7: The variability in effectiveness and safety (respiratory depression and abuse liability) at any given dose of an opioid is not clearly defined and may vary between different opioids and different patients. Consequently, the risk-benefit balance for opioid management of pain may vary for individual patients. Similarly, the balance of benefit and risk for doses above 90 MME/day may be acceptable in some patients. Failure to closely monitor patients when opioid dose is adjusted puts them at risk for either inadequate pain control or overdose toxicity.

  • RECOMMENDATION 7A: Use the lowest effective opioid dose and shortest duration appropriate for the pain condition that balances benefits, risks, and adverse reactions. Clinicians should individualize dose based on a carefully monitored medication trial. With each dose adjustment patients should be assessed at expected peak drug concentration for analgesic effectiveness and adverse effects, such as respiratory compromise and sedation.
  • RECOMMENDATION 7B: Additional factors influence risk and benefit that should be considered; therefore, guidance regarding dose should not be applied as strict limits. Providers should use established and measurable goals such as functionality, ADLs, and QOL measures.

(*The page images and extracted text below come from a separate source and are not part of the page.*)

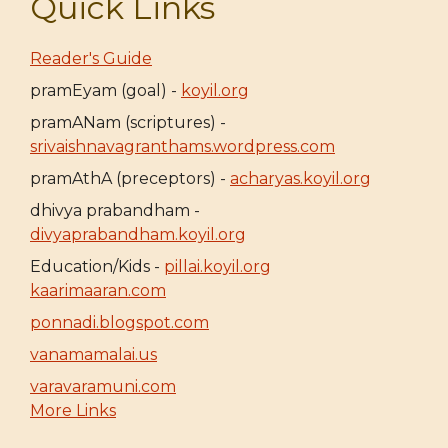
Quick Links
Reader's Guide
pramEyam (goal) -
koyil.org
pramANam (scriptures) -
srivaishnavagranthams.wordpress.com
pramAthA (preceptors) -
acharyas.koyil.org
dhivya prabandham -
divyaprabandham.koyil.org
Education/Kids -
pillai.koyil.org
kaarimaaran.com
ponnadi.blogspot.com
vanamamalai.us
varavaramuni.com
More Links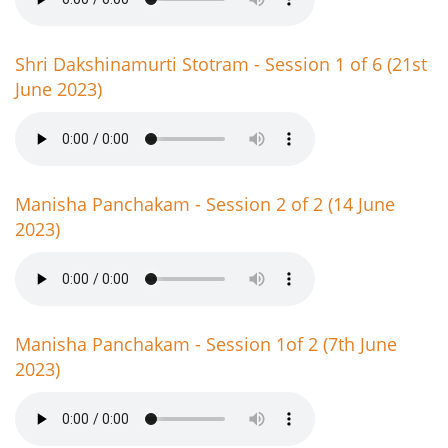
Shri Dakshinamurti Stotram - Session 1 of 6 (21st
June 2023)
Manisha Panchakam - Session 2 of 2 (14 June
2023)
Manisha Panchakam - Session 1of 2 (7th June
2023)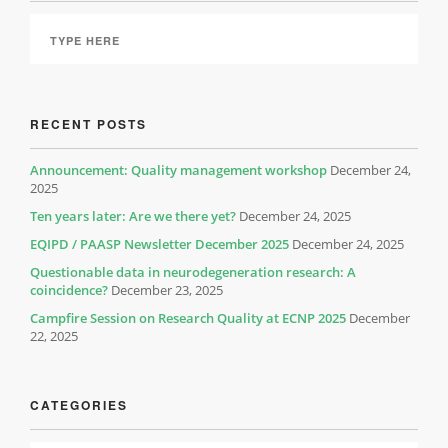
RECENT POSTS
Announcement: Quality management workshop
December 24,
2025
Ten years later: Are we there yet?
December 24, 2025
EQIPD / PAASP Newsletter December 2025
December 24, 2025
Questionable data in neurodegeneration research: A
coincidence?
December 23, 2025
Campfire Session on Research Quality at ECNP 2025
December
22, 2025
CATEGORIES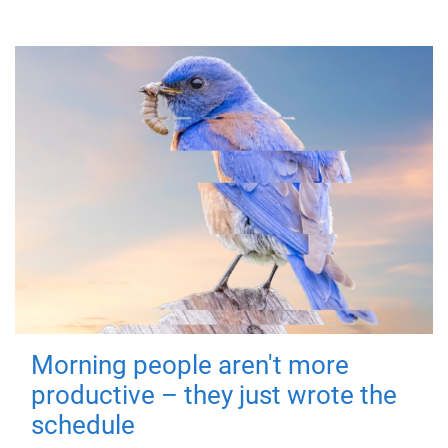
Morning people aren't more
productive – they just wrote the
schedule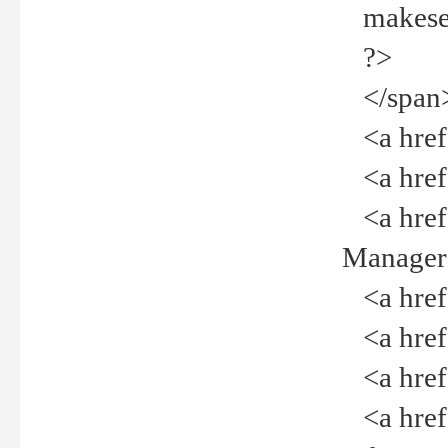
makeselec
?>
</span
<a href=
<a href="
<a href="
Manager<
<a href="
<a href="
<a href="
<a href="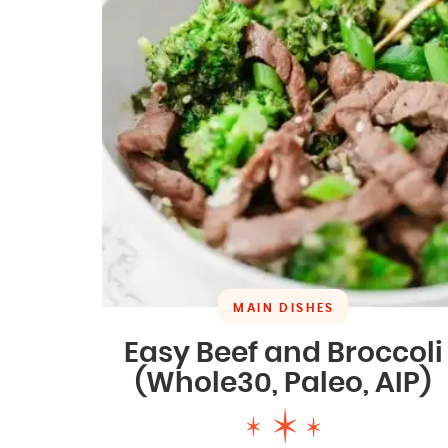
MAIN DISHES
Easy Beef and Broccoli
(Whole30, Paleo, AIP)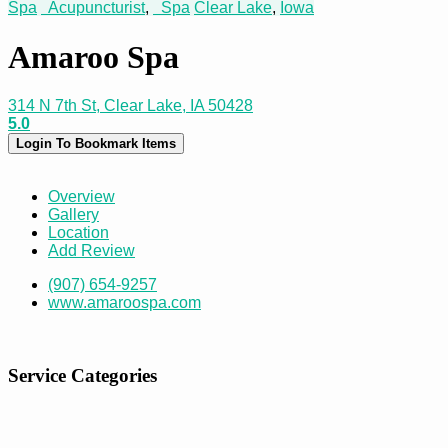
Spa
Acupuncturist
,
Spa
Clear Lake
,
Iowa
Amaroo Spa
314 N 7th St, Clear Lake, IA 50428
5.0
Login To Bookmark Items
Overview
Gallery
Location
Add Review
(907) 654-9257
www.amaroospa.com
Service Categories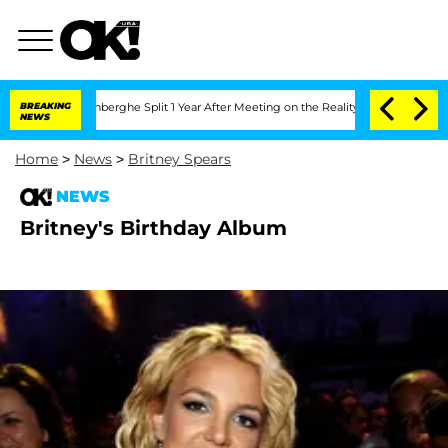
Nic Vansteenberghe Split 1 Year After Meeting on the Reality Show
BREAKING
Senate V
NEWS
Home
>
News
>
Britney Spears
NEWS
Britney's Birthday Album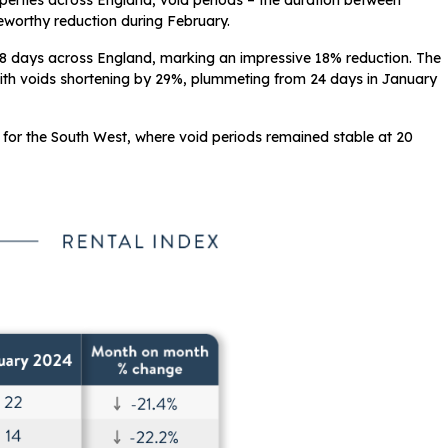
operties across England, void periods – the duration between
eworthy reduction during February.
8 days across England, marking an impressive 18% reduction. The
ith voids shortening by 29%, plummeting from 24 days in January
 for the South West, where void periods remained stable at 20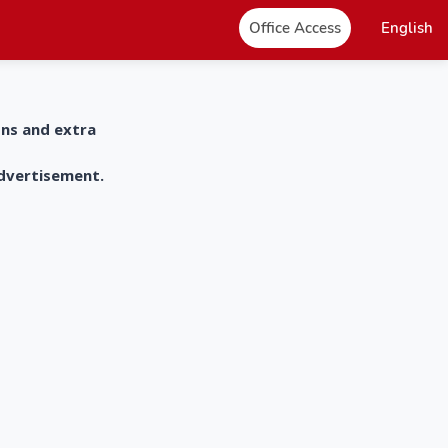
Office Access
English
ons and extra
advertisement.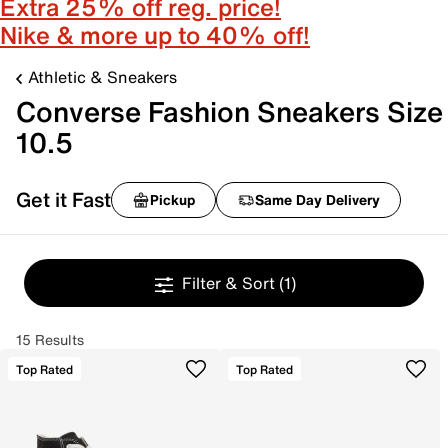
Extra 25% off reg. price!
Nike & more up to 40% off!
Athletic & Sneakers
Converse Fashion Sneakers Size
10.5
Get it Fast
Pickup
Same Day Delivery
Filter & Sort
(1)
15 Results
Top Rated
Top Rated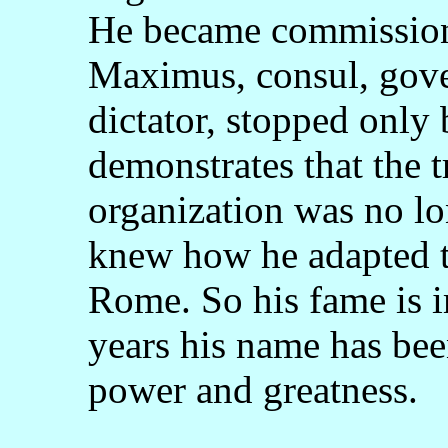
He became commissione
Maximus, consul, gover
dictator, stopped only 
demonstrates that the 
organization was no l
knew how he adapted to
Rome. So his fame is 
years his name has bee
power and greatness.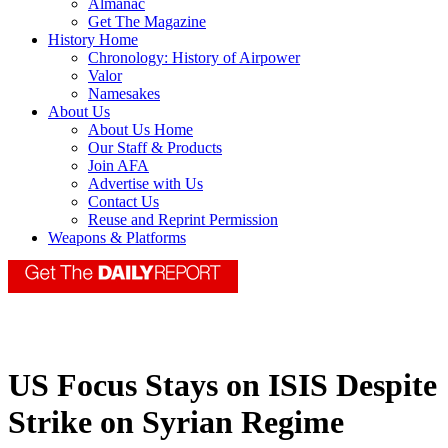
Almanac
Get The Magazine
History Home
Chronology: History of Airpower
Valor
Namesakes
About Us
About Us Home
Our Staff & Products
Join AFA
Advertise with Us
Contact Us
Reuse and Reprint Permission
Weapons & Platforms
US Focus Stays on ISIS Despite
Strike on Syrian Regime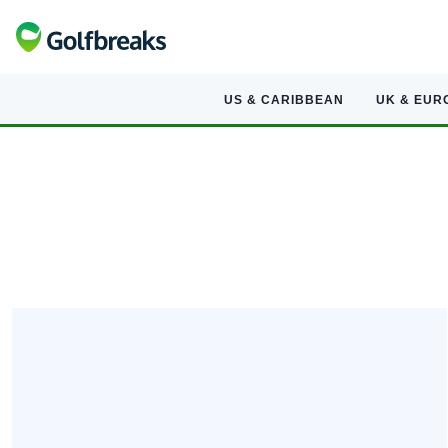
US & CARIBBEAN
UK & EUR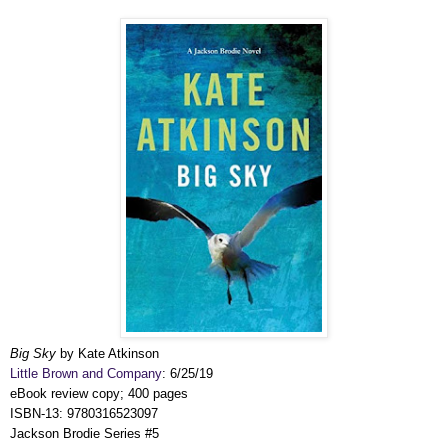
Big Sky
by Kate Atkinson
Little Brown and Company
: 6/25/19
eBook review copy; 400 pages
ISBN-13: 9780316523097
Jackson Brodie Series #5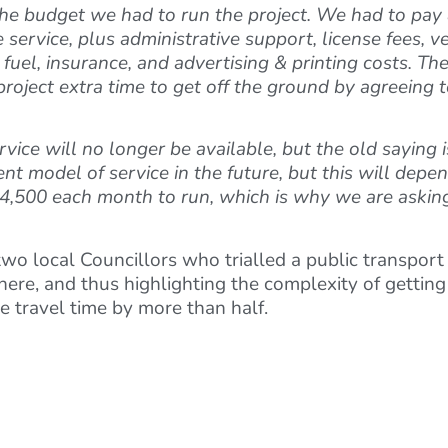
he budget we had to run the project. We had to pay a
e service, plus administrative support, license fees,
 fuel, insurance, and advertising & printing costs. T
 project extra time to get off the ground by agreeing
ce will no longer be available, but the old saying is tr
ent model of service in the future, but this will depen
 £14,500 each month to run, which is why we are askin
wo local Councillors who trialled a public transport
here, and thus highlighting the complexity of gettin
e travel time by more than half.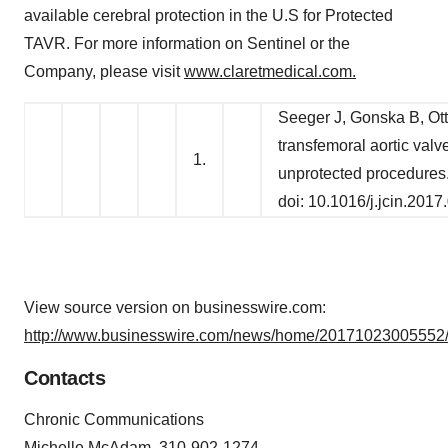
available cerebral protection in the U.S for Protected
TAVR. For more information on Sentinel or the
Company, please visit
www.claretmedical.com.
Seeger J, Gonska B, Ott
transfemoral aortic val
1.
unprotected procedures
doi: 10.1016/j.jcin.2017
View source version on businesswire.com:
http://www.businesswire.com/news/home/20171023005552/
Contacts
Chronic Communications
Michelle McAdam, 310-902-1274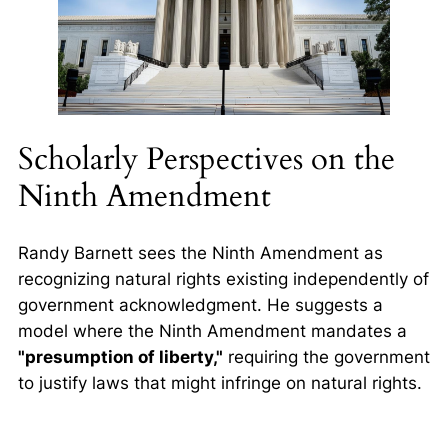
Scholarly Perspectives on the
Ninth Amendment
Randy Barnett sees the Ninth Amendment as
recognizing
natural rights
existing independently of
government acknowledgment. He suggests a
model where the Ninth Amendment mandates a
"presumption of liberty,"
requiring the government
to justify laws that might infringe on natural rights.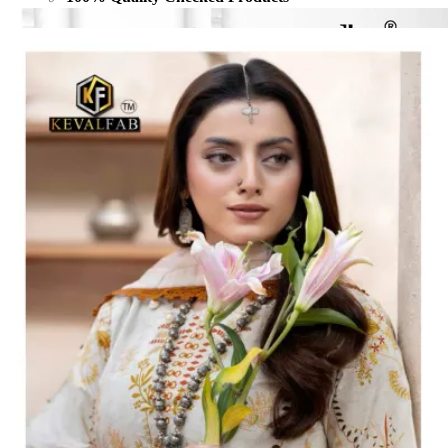
Share: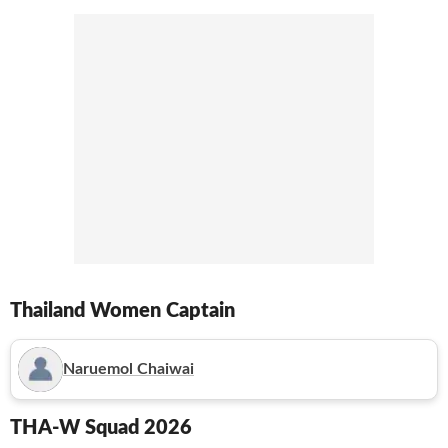
Thailand Women
Captain
Naruemol Chaiwai
THA-W
Squad 2026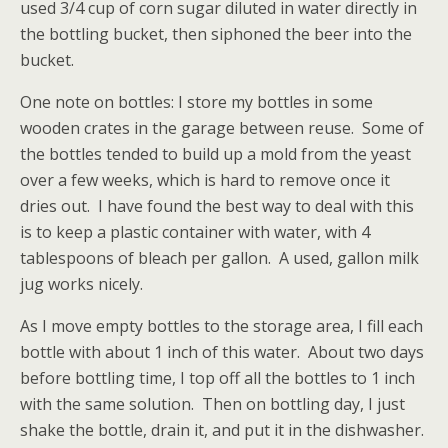
used 3/4 cup of corn sugar diluted in water directly in
the bottling bucket, then siphoned the beer into the
bucket.
One note on bottles: I store my bottles in some
wooden crates in the garage between reuse. Some of
the bottles tended to build up a mold from the yeast
over a few weeks, which is hard to remove once it
dries out. I have found the best way to deal with this
is to keep a plastic container with water, with 4
tablespoons of bleach per gallon. A used, gallon milk
jug works nicely.
As I move empty bottles to the storage area, I fill each
bottle with about 1 inch of this water. About two days
before bottling time, I top off all the bottles to 1 inch
with the same solution. Then on bottling day, I just
shake the bottle, drain it, and put it in the dishwasher.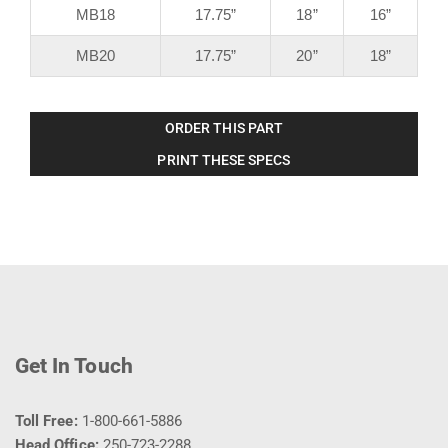
MB18
17.75”
18”
16”
MB20
17.75”
20”
18”
ORDER THIS PART
PRINT THESE SPECS
Get In Touch
Toll Free:
1-800-661-5886
Head Office:
250-723-2288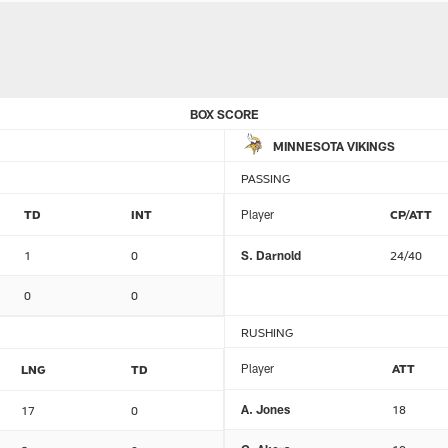
BOX SCORE
MINNESOTA VIKINGS
PASSING
TD
INT
Player
CP/ATT
1
0
S. Darnold
24/40
0
0
RUSHING
Player
ATT
LNG
TD
A. Jones
18
17
0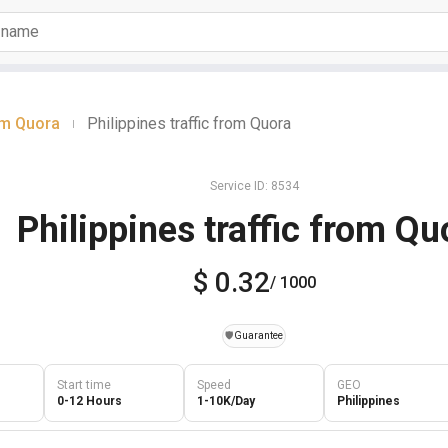
om Quora
Philippines traffic from Quora
|
Service ID: 8534
Philippines traffic from Qu
$ 0.32
/ 1000
️🛡️
Guarantee
Start time
Speed
GEO
0-12 Hours
1-10K/Day
Philippines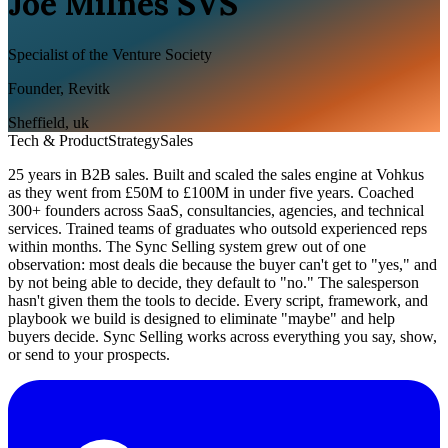
Joe Milnes SVS
Specialist of the Venture Society
Founder, Revitk
Sheffield
,
uk
Tech & Product
Strategy
Sales
25 years in B2B sales. Built and scaled the sales engine at Vohkus
as they went from £50M to £100M in under five years. Coached
300+ founders across SaaS, consultancies, agencies, and technical
services. Trained teams of graduates who outsold experienced reps
within months. The Sync Selling system grew out of one
observation: most deals die because the buyer can't get to "yes," and
by not being able to decide, they default to "no." The salesperson
hasn't given them the tools to decide. Every script, framework, and
playbook we build is designed to eliminate "maybe" and help
buyers decide. Sync Selling works across everything you say, show,
or send to your prospects.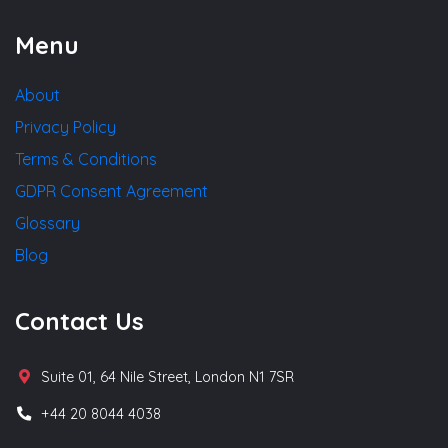
Menu
About
Privacy Policy
Terms & Conditions
GDPR Consent Agreement
Glossary
Blog
Contact Us
Suite 01, 64 Nile Street, London N1 7SR
+44 20 8044 4038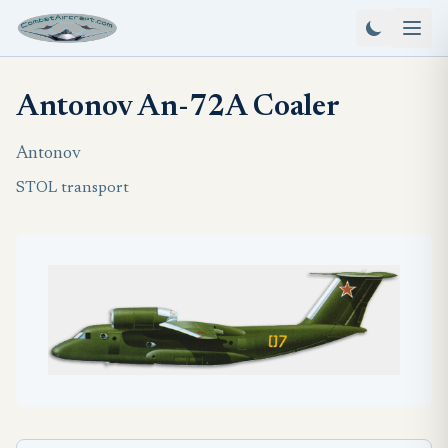
Antonov An-72A Coaler
Antonov
STOL transport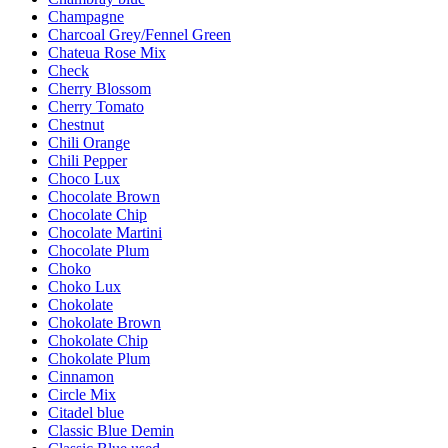
Champagne
Charcoal Grey/Fennel Green
Chateua Rose Mix
Check
Cherry Blossom
Cherry Tomato
Chestnut
Chili Orange
Chili Pepper
Choco Lux
Chocolate Brown
Chocolate Chip
Chocolate Martini
Chocolate Plum
Choko
Choko Lux
Chokolate
Chokolate Brown
Chokolate Chip
Chokolate Plum
Cinnamon
Circle Mix
Citadel blue
Classic Blue Demin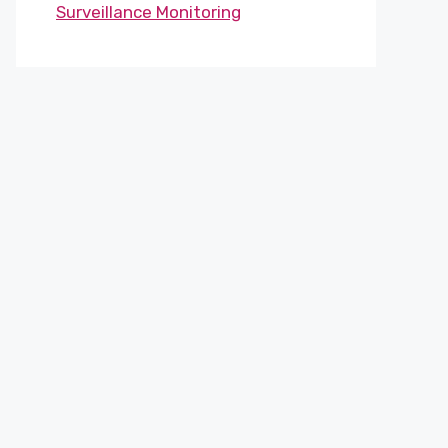
Surveillance Monitoring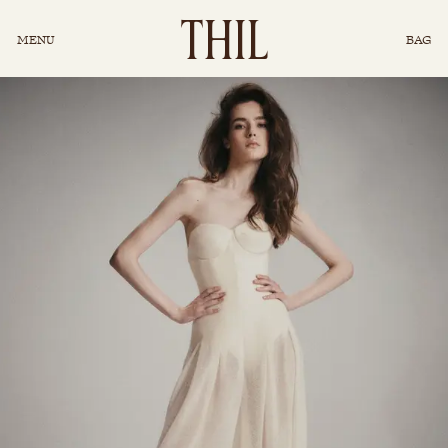
INSTAGRAM
T
H
I
L
MENU
BAG
CONCIERGE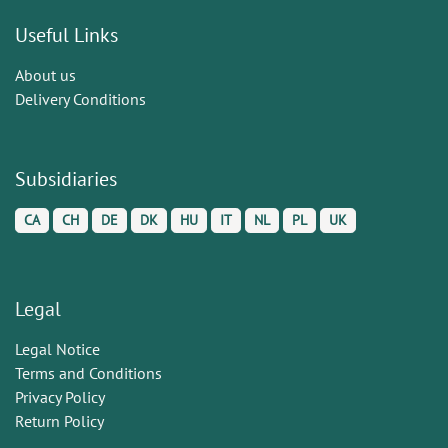
Useful Links
About us
Delivery Conditions
Subsidiaries
CA
CH
DE
DK
HU
IT
NL
PL
UK
Legal
Legal Notice
Terms and Conditions
Privacy Policy
Return Policy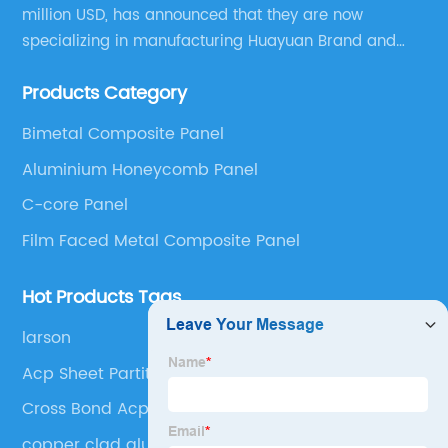
million USD, has announced that they are now
specializing in manufacturing Huayuan Brand and
ALUCOBEST brand Metal Composite Panel series.
Products Category
These series include a wide range of products such
as Aluminum Composite Panel, Copper Composite
Bimetal Composite Panel
Panel, Stainless Steel Composite Panel, Zinc
Aluminium Honeycomb Panel
Composite Panel, Galvanized Steel Composite Panel,
Bimetal composite panel, Film Faced Metal
C-core Panel
Composite Panel, Solid Aluminum Panel, C-core
Film Faced Metal Composite Panel
Panel and Aluminium Honeycomb Panel.
Hot Products Tags
larson
Acp Sheet Partition
Cross Bond Acp Sheet
copper clad aluminum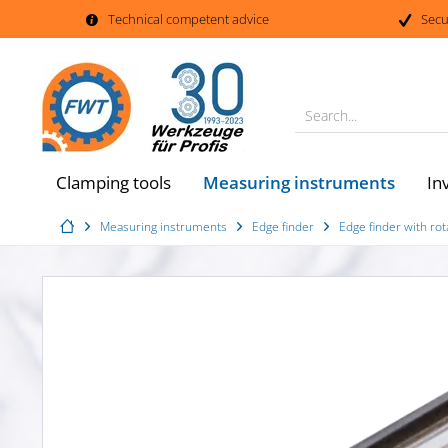
Technical competent advice
Secu
Search...
Measuring instruments
Clamping tools
In
Measuring instruments
Edge finder
Edge finder with rot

8: The duration of pain following an acute, severely painful event such as trauma, surgery, or burn is widely variable. For clarity, the CDC Guideline recommendation #6 refers to acute pain that is non-surgical, non-traumatic pain.

  • RECOMMENDATION 8A: Appropriate duration of therapy is best considered within guidelines, and then ultimately determined by the treating clinician. The CDC recommendation for duration of treatment should be emphasized as guidance only for a general approach, with individualized patient care as the primary goal, and the clinician then considering all modalities for best outcomes.
  • RECOMMENDATION 8B: Develop and/or update acute pain management guidelines for common surgical procedures and trauma management, as noted in Section 2.1.1: Acute and Chronic Pain, Recommendation 2a.
  • RECOMMENDATION 8C: To address this variability and provide an easy solution to the challenges of medication duration, consideration should be given to a partial refill system.